Segundo o executivo, "os centros visam potenciar a inovação e a excelência no ensino secundário, assegurando formação prática e tecnológica alinhada com as necessidades das empresas, das comunidades e dos territórios". Os CET promovem também "a articulação entre escolas, tecido empresarial e comunidade, estimulando competências técnicas, criatividade e espírito empreendedor nos jovens".
A necessidade de reforçar as competências técnicas está identificada, com o reforço do talento a fazer parte das estratégias para o digital, entre as quais a Agenda Nacional para a Inteligência Artificial.
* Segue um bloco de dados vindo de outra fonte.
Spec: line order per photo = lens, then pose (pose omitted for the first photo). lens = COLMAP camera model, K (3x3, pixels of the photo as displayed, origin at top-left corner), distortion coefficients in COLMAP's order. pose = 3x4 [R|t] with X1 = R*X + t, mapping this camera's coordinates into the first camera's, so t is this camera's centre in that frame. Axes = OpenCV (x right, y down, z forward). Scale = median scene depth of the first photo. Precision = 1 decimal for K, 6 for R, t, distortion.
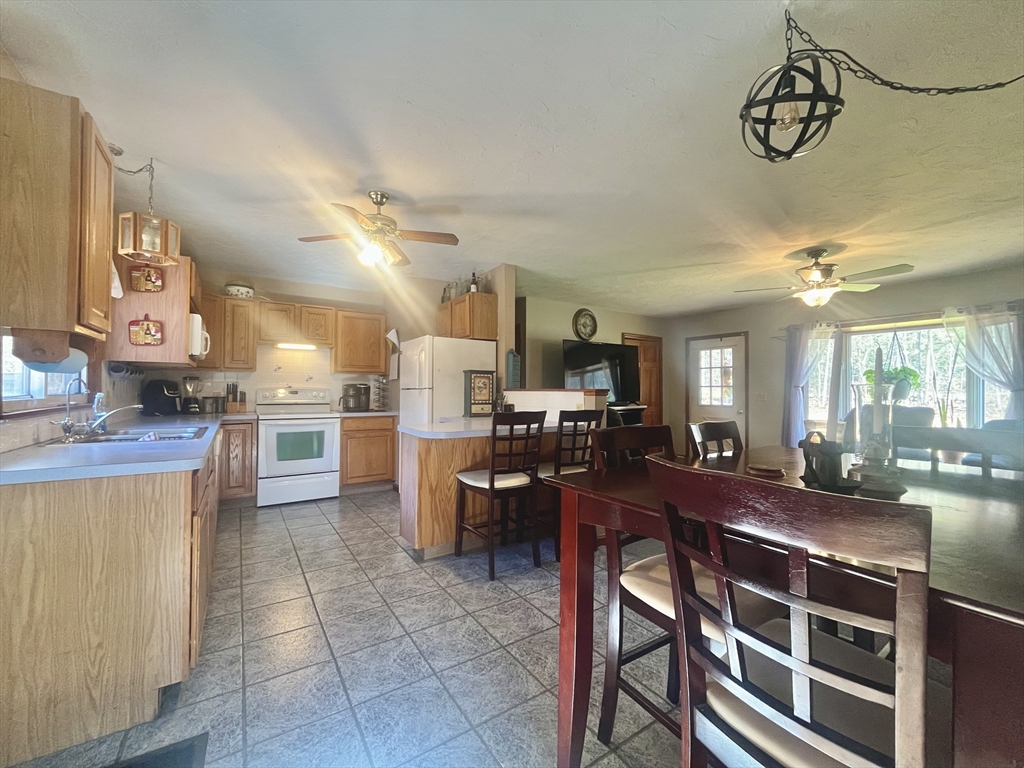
lens RADIAL K [[413.1, 0, 513.9], [0, 413.1, 385.6], [0, 0, 1]] dist [0.000219, -0.000367]
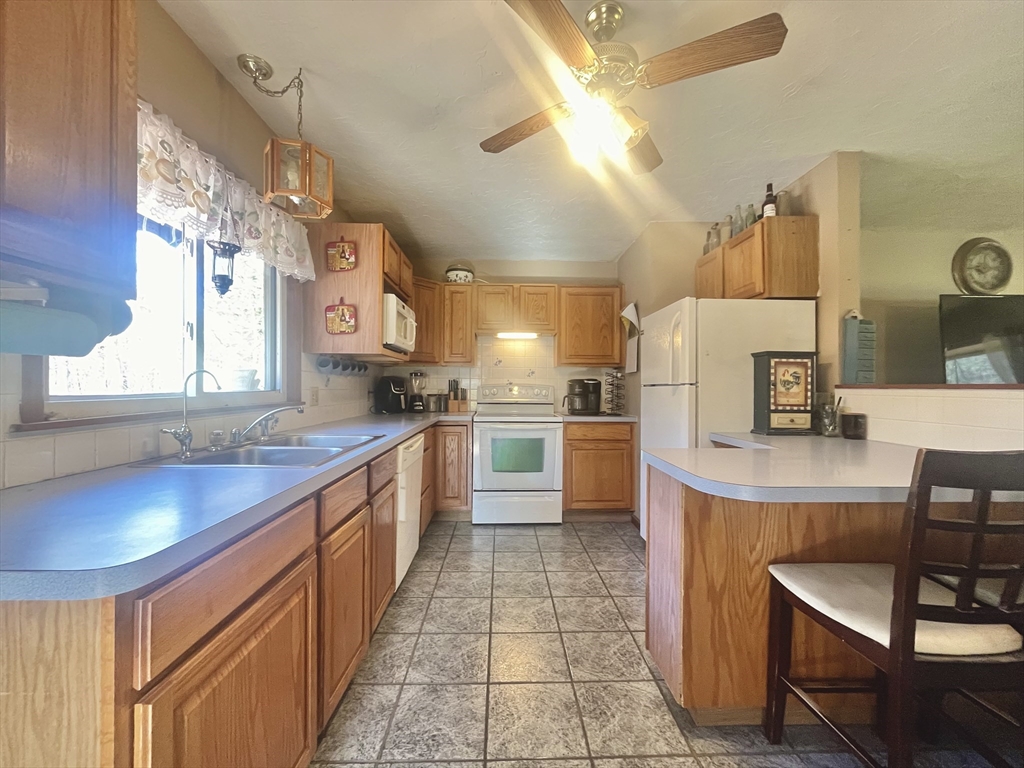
lens RADIAL K [[413.1, 0, 511.1], [0, 413.1, 383.0], [0, 0, 1]] dist [0.000219, -0.000367]
pose [[0.845050, -0.005009, -0.534664, -0.092180], [0.005158, 0.999986, -0.001217, 0.004169], [0.534663, -0.001729, 0.845064, 0.307388]]
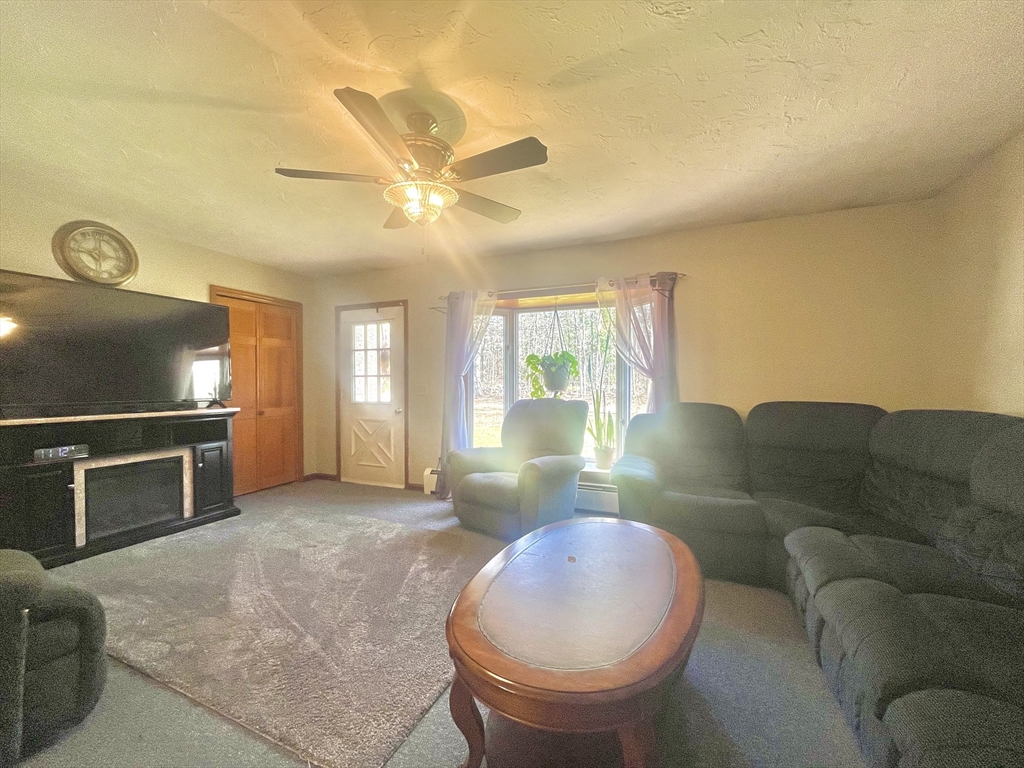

Perto de um terço da população portuguesa está acima do nível básico de competências digitais, de acordo com o indicador global de literacia digital da Comissão Europeia (Digital Skills Indicator 2.0), que tem como referência dados de 2025 e que é a base do relatório Competências digitais da população e das empresas em 2025.
Um estudo da Proforum e da Accenture divulgado no ano passado aponta a necessidade de uma resposta coordenada para alinhar a formação em engenharia e tecnologia para o futuro. Segundo os dados, 40% das competências de trabalho nucleares vão mudar nos próximos cinco anos, o que exige a requalificação (upskilling e reskilling) de metade dos profissionais ativos, e que 43% dos trabalhadores admitem mudar de empregador, agravando a escassez de talento e dificultando a retenção do mesmo.